> _Task details_:
Answer these questions using the Companies Law excerpt below:
(a) By what point must an interested office holder make the required disclosure?
(b) What kind of transaction or action may a company not approve?
(c) Unless the articles of association provide otherwise, whose approval does a non-extraordinary transaction with an office holder require?

━━━ Article ━━━

The Companies Law requires
that an office holder promptly disclose to the company any personal interest that he or she may have and all related material information
or documents relating to any existing or proposed transaction with the company. An interested office holder’s disclosure must be
made promptly and, in any event, no later than the first meeting of the board of directors at which the transaction is considered. An
office holder is not obliged to make such disclosure if the personal interest of the office holder derives solely from the personal interest
of his or her relative in a transaction that is not considered as an extraordinary transaction.

Under the Companies Law,
once an office holder has complied with the above disclosure requirements, a company may approve a transaction between the company and
the office holder or a third-party in which the office holder has a personal interest, or approve an action by the office holder that
would otherwise be deemed a breach of duty of loyalty, however, a company may not approve a transaction or action that is not performed
by the office holder in good faith or is not in the company’s interest.

Under the Companies Law,
unless the articles of association of a company provide otherwise, a transaction with an office holder or a transaction with a third
party in which the office holder has a personal interest (an action of an office holder that would otherwise be deemed a breach of duty
of loyalty), which is not an extraordinary transaction as defined under the Companies Law, requires approval of the board of directors.

━━━ Data section ━━━

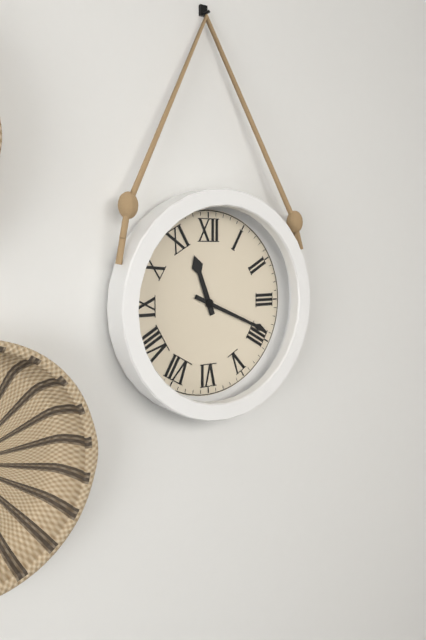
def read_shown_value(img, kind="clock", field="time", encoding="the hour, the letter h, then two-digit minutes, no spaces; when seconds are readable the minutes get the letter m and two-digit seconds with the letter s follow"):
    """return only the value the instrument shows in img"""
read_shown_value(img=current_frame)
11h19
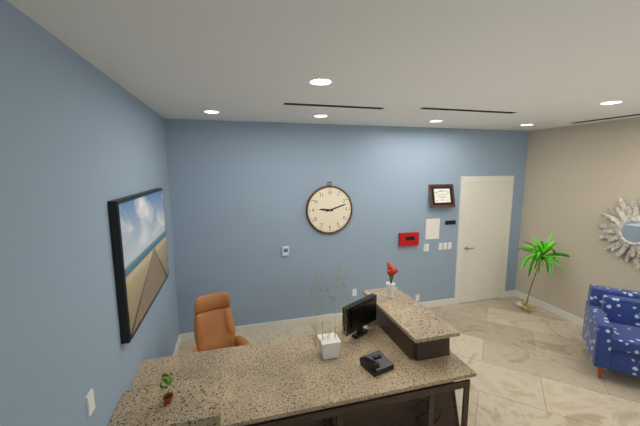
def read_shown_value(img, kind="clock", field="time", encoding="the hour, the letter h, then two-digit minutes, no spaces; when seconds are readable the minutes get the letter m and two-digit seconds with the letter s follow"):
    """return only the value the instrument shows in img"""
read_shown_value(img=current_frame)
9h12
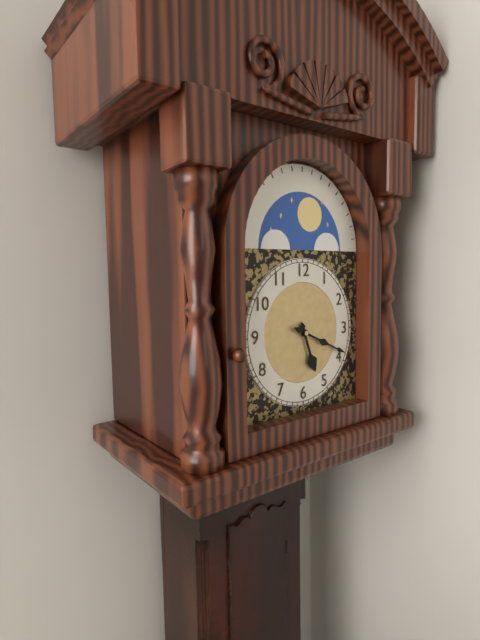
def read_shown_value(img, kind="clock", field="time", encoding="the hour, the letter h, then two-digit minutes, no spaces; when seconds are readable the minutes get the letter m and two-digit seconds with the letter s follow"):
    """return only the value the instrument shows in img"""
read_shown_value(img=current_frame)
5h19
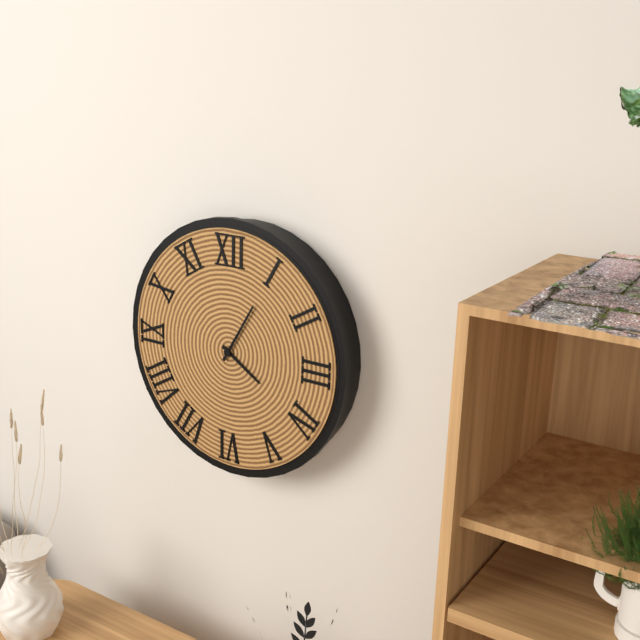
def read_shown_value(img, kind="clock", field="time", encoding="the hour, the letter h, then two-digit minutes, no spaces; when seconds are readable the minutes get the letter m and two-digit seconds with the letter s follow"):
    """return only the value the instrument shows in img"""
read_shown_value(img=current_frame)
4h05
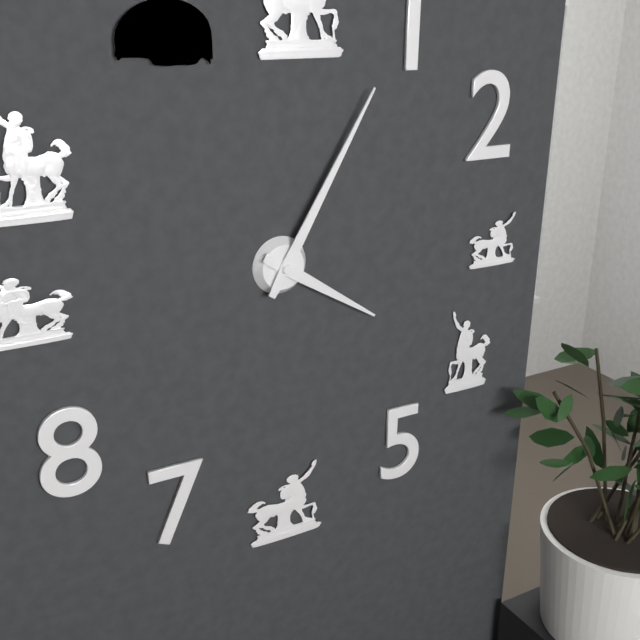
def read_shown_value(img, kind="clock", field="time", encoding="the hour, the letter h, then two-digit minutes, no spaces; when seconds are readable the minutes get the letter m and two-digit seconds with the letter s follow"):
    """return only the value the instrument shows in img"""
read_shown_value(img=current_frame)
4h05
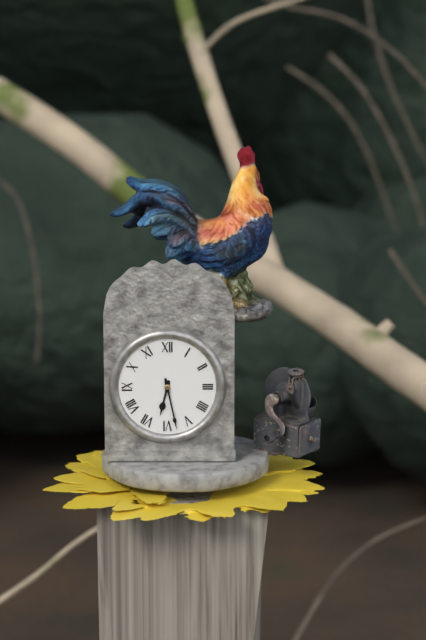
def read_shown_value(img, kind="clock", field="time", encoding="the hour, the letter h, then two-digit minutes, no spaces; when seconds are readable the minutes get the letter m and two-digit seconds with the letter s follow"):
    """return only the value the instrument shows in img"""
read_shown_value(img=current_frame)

━━━

> _Complete answer_:
(a) No later than the first meeting of the board of directors at which the transaction is considered.
(b) One that is not performed by the office holder in good faith or is not in the company's interest.
(c) The board of directors.